What needs to be done
Print the lines below exactly, beginning with the one that contains "Right hand at" and stopping after the last line.
────
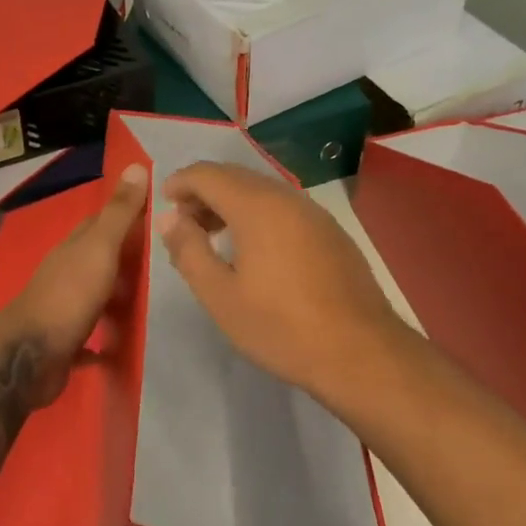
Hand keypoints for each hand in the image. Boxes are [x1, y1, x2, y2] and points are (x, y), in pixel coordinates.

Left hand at [0, 162, 148, 405]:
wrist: (29, 359)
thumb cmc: (69, 296)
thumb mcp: (100, 248)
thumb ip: (119, 212)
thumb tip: (136, 164)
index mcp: (74, 248)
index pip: (101, 223)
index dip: (126, 217)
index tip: (158, 217)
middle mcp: (67, 274)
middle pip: (100, 260)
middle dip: (128, 261)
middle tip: (167, 266)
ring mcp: (63, 309)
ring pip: (97, 297)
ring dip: (119, 299)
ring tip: (154, 305)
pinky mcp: (64, 344)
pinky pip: (92, 339)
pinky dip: (106, 340)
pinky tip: (125, 347)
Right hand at [159, 162, 408, 400]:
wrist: (360, 351)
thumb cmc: (281, 326)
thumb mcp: (221, 296)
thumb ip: (189, 251)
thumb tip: (169, 219)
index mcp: (256, 205)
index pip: (208, 174)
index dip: (181, 182)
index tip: (164, 200)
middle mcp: (285, 197)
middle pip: (235, 176)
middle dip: (204, 190)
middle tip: (184, 219)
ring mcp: (313, 212)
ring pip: (262, 190)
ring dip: (232, 202)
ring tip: (213, 234)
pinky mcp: (331, 231)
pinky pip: (284, 207)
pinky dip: (258, 213)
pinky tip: (255, 247)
────
Answer to this problem
Right hand at [159, 162, 408, 400]:
wrist: (360, 351)
thumb cmc: (281, 326)
thumb mcp: (221, 296)
thumb ip: (189, 251)
thumb tip: (169, 219)
index mcp: (256, 205)
index pip: (208, 174)
index dip: (181, 182)
index tip: (164, 200)
middle mcp: (285, 197)
middle pip: (235, 176)
middle dip: (204, 190)
middle tip: (184, 219)
ring mcp: (313, 212)
ring pip: (262, 190)
ring dip: (232, 202)
ring tip: (213, 234)
pinky mcp: (331, 231)
pinky pip: (284, 207)
pinky dip: (258, 213)
pinky tip: (255, 247)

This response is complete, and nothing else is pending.